Given request> Rewrite all the rows below as a JSON list of strings, with one string for each line and the blank lines left out.

Data in this exercise>
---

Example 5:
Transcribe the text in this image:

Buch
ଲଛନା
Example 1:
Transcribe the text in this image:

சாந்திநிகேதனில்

Exercise output>
[
  "---",
  "Example 5:",
  "Transcribe the text in this image:",
  "Buch",
  "ଲଛନା",
  "Example 1:",
  "Transcribe the text in this image:",
  "சாந்திநிகேதனில்"
]